The composer Alex Weiser follows up his Pulitzer Prize-nominated debut album and all the days were purple – which set poetry to music from the lider of Anna Margolin and her fellow Yiddish poets Edward Hirsch, Rachel Korn and Abraham Sutzkever to William Carlos Williams and Emily Dickinson who spoke on the transience of love and life, featuring the experimental musician and Roomful of Teeth member Eliza Bagg on vocals – with two song cycles which serve as a love letter to New York City, a teeming metropolis, an emblem of the immigrant experience and the place which the composer calls home. Passionately rendered, exploring the cosmopolitan thrum and bustling hubbub of the city as it glows beneath indigo moonlit skies, Weiser shines his lamp over two corners of New York City’s history, with the mezzo-soprano Annie Rosen accompanied by a seven-piece chamber ensemble, which includes Lee Dionne on piano, Yasmina Spiegelberg on clarinet, Brigid Coleridge and Lun Li on violins, Jordan Bak on viola, Julia Yang on the cello and Sam Suggs on double bass.

The first cycle in a dark blue night features five settings of Yiddish poetry which was written by newly arrived immigrants to New York City around the turn of the century, in the late 1800s and early 1900s. A dark lustrous reverie which moves with the sweep of a skirt over the sidewalk, buffeted by the bright lights of Broadway and gazing rapt at a cavalcade of stars, the cascading key rolls of Dionne’s piano on ‘Night Reflex’ close with a vibratory warmth and a held note by the mezzo-soprano, which segues into a sashay over the Riegelmann Boardwalk as the Cyclone, Wonder Wheel and radiating whorl of the Parachute Jump hover against the backdrop of a sunlit sky.

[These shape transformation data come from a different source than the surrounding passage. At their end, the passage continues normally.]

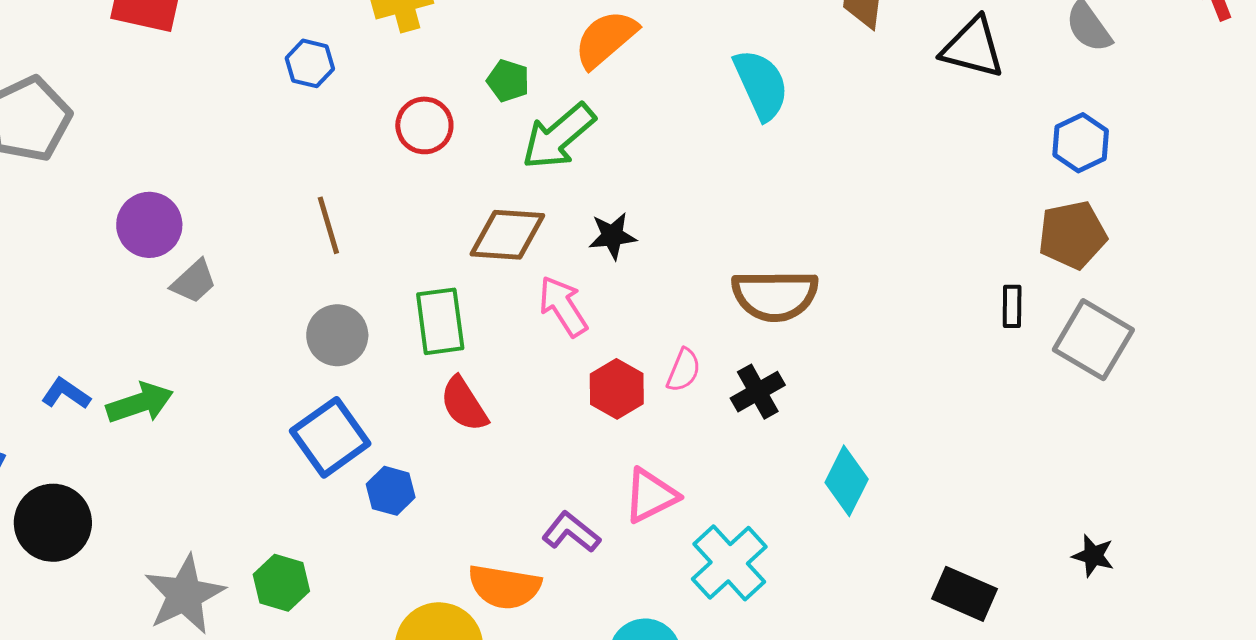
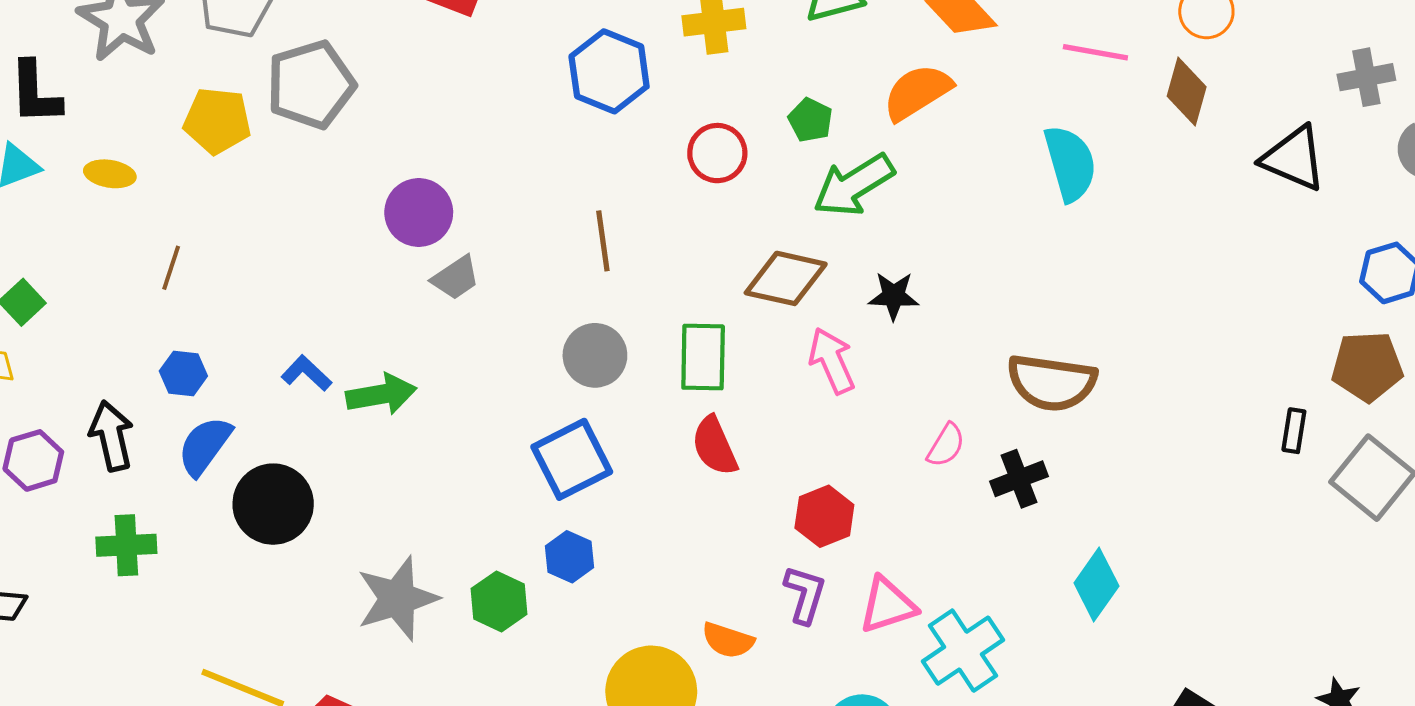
blue hexagon: (310, 63) -> (609, 71), size x1.6
red hexagon: (617, 389) -> (824, 516), moved
blue hexagon: (391, 491) -> (569, 557), moved
pink triangle: (651, 496) -> (887, 605), moved
purple L-shape: (571, 532) -> (805, 594), turned 60
orange semicircle: (504, 587) -> (728, 640), size x0.7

Coney Island Days delights in the adventures of Weiser’s late grandmother, who grew up in Brooklyn during the thirties and forties, living with her family in a single room behind their knish store while spending her summers buoyed by the entertainments of Coney Island. Capturing with a gilded fondness her carefree youth, Weiser says that ‘Hers was a multilingual world where she was taught English at school, but where her Yiddish-speaking parents could barely understand the language of their new land’.

A plangent, plunging bass line and the traipsing and frolicking of Spiegelberg’s clarinet introduce the titular ‘Coney Island’, which in rhapsodic terms describes a day at the beach without adults or limits, whose highlights include such quintessential fare as a hot dog at Nathan’s and a frozen custard, which in the recollection of Weiser’s grandmother was habitually dropped on the boardwalk by her friend. The plainspoken and digressional quality of his grandmother’s reminiscences make for pliant and whimsical vocal lines against the swirl of the ensemble, which in Dionne, Coleridge and Yang comprises the three founding members of the critically acclaimed Merz Trio. More they imbue Coney Island Days with a beautiful ache, the sublimation of nostalgia which doesn’t merely trade in wistful memories of a burnished past but sketches out and daubs with watercolour old and sometimes long-forgotten places and summons as if traced by a caressing finger the faces of old friends, infusing them with all of the vim and vigour of the present. That allows moments of unvarnished sentiment to really place you in their choke, as when Weiser’s grandmother caps her day at the beach, splashes of water, the inattentive Morty and Nathan’s hot dogs and custards with change from fifteen cents with the lines ‘I had good times. All my family was loving to me’ as the ensemble glides to a halt.

After elaborating the dynamics of the family knish store and a commercial pot which becomes both a receptacle of petty regrets and a container pennyfull of childish hopes and stubborn dreams, ‘Russian Bath’ through its winnowing clarinet takes us back in the direction of Coney Island this time with a more elegiac feel. The water of those baths might wet our toes and moisten the hairs on our forearms, which in turn bear the sweet cherubic plumpness of ‘Mother’ as Weiser’s grandmother describes a woman who squeezed herself into bespoke corsets and died of leukemia while still attending school in a bid to speak better English, and without ever celebrating her birthday or knowing her own true age.

The final two songs of the cycle are devoted to ‘Aunt Fanny’, who spurned Coney Island for the mountains, to whom the author in a sort of coda to Coney Island Days offers a tender word of lament. Having paid to add the names of her parents to The American Immigrant Wall of Honor at Ellis Island – the price today for a single-line inscription starts at $300 – Weiser’s grandmother regrets not having done the same for Fanny. Through her words, Weiser’s daring yet sensitive compositions and the breadth and swell of the ensemble, Coney Island Days more than makes good on the debt.